[Input material]

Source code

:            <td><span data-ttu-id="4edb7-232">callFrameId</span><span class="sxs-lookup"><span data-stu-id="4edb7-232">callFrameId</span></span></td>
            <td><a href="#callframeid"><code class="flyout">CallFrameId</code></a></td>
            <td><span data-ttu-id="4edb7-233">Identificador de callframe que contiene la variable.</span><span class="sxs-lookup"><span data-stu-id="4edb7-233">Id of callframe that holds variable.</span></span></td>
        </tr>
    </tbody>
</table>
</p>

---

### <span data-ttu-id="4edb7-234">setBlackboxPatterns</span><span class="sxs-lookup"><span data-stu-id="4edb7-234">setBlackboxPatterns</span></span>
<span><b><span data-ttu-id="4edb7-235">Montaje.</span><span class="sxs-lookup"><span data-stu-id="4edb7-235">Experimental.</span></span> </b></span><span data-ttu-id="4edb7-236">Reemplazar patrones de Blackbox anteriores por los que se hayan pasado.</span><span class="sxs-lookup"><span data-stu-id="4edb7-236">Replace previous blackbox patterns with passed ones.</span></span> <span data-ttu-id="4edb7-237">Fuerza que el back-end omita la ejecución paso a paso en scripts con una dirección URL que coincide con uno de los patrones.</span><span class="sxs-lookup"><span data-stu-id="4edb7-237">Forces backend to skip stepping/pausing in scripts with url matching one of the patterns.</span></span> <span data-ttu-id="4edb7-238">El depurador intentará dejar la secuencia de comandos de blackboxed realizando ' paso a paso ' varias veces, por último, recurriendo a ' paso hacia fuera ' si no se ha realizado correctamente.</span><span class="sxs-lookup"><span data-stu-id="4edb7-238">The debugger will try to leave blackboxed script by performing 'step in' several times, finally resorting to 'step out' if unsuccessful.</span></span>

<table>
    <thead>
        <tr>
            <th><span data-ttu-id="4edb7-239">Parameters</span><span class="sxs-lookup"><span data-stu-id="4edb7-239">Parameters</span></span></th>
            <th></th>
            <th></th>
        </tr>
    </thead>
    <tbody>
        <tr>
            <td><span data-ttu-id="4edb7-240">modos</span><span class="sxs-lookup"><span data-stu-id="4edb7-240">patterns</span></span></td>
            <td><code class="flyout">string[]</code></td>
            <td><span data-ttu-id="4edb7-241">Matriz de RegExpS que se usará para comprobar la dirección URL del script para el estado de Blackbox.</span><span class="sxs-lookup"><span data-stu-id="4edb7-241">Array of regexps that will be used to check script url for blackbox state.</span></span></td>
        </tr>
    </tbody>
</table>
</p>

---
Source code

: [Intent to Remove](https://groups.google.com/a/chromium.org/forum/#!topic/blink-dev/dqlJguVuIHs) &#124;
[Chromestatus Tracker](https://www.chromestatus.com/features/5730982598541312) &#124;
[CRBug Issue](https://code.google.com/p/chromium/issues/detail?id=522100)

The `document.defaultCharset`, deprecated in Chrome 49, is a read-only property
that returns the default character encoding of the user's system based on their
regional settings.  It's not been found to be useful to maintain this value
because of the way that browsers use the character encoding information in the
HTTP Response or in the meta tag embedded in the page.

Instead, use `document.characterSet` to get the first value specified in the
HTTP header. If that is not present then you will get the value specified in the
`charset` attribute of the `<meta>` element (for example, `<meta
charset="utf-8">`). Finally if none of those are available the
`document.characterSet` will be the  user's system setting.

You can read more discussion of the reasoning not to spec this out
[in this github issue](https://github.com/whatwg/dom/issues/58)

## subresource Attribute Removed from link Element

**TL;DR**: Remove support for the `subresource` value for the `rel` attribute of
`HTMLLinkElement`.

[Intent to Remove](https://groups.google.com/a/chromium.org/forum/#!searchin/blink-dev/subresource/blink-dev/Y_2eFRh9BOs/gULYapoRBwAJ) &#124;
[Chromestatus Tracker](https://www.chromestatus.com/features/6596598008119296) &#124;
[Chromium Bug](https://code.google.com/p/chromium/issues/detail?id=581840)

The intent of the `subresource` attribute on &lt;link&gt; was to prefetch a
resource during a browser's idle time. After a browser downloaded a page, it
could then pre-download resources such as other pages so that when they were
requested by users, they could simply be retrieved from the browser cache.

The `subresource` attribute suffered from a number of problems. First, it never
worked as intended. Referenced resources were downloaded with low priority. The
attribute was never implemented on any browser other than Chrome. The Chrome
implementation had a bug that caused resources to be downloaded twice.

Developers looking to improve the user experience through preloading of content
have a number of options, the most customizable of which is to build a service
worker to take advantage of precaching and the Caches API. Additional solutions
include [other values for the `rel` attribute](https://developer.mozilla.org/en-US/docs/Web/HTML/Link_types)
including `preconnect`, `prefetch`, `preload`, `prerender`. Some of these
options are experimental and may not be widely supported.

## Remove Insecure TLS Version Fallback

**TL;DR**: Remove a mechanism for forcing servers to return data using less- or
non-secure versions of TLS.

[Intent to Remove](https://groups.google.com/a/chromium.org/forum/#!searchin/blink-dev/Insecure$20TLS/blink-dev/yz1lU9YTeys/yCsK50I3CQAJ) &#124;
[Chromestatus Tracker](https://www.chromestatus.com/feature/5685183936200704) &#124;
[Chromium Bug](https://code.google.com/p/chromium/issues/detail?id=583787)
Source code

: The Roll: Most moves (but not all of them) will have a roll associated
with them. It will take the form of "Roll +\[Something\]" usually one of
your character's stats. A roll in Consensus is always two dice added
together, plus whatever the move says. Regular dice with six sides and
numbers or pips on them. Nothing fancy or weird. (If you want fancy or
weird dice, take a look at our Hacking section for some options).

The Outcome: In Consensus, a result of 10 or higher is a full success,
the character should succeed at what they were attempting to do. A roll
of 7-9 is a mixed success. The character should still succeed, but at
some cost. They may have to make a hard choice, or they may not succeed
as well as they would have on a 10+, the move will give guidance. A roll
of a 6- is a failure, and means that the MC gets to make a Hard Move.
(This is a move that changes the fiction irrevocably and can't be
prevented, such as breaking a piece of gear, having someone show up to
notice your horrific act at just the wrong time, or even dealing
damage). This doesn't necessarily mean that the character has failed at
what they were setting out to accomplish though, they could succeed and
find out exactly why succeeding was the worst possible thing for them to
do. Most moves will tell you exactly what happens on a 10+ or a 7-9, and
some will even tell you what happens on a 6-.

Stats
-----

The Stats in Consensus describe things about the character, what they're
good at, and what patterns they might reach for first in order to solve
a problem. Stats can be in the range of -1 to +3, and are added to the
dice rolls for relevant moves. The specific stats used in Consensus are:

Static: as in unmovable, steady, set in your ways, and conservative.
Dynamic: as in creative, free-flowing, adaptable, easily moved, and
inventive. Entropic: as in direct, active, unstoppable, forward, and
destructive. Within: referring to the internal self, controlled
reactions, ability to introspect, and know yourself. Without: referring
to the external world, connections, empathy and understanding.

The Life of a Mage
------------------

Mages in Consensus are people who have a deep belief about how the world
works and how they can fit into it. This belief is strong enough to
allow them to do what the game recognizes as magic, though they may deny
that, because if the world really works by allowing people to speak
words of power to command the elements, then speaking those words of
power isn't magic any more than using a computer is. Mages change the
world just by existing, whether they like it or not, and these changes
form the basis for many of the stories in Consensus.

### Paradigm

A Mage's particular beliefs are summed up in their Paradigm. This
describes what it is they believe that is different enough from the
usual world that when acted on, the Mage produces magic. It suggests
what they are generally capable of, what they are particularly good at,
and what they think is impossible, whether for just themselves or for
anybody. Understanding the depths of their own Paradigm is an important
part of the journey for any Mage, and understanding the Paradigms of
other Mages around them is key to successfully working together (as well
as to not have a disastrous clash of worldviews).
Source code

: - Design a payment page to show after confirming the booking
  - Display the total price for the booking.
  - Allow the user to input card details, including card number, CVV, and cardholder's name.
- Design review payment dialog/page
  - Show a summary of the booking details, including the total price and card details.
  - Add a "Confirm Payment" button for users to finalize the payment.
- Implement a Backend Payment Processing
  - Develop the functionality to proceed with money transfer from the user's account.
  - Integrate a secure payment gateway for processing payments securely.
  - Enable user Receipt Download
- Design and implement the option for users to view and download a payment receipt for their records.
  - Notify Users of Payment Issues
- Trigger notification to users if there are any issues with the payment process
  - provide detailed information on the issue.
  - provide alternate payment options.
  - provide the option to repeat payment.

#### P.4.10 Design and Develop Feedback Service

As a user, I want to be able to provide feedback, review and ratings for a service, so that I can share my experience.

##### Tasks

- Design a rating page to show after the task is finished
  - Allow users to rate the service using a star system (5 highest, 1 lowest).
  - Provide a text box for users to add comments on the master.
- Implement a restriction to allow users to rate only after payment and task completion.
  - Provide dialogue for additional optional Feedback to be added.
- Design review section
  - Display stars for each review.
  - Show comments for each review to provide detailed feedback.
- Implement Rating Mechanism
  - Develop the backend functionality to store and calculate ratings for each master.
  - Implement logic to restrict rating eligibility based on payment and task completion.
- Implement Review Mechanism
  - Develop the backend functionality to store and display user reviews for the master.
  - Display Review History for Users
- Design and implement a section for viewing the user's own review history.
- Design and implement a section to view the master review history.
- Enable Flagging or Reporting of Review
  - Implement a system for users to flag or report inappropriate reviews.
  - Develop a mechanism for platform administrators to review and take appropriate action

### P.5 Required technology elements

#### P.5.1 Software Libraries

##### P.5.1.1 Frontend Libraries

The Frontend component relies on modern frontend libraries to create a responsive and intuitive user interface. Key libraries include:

[/Input material]

Work request:
Working from the material above, retype exactly the lines from the one with "good at, and" through the one with "dice rolls for", both included, and only those lines.

Solution to the exercise:
good at, and what patterns they might reach for first in order to solve
a problem. Stats can be in the range of -1 to +3, and are added to the
dice rolls for relevant moves. The specific stats used in Consensus are:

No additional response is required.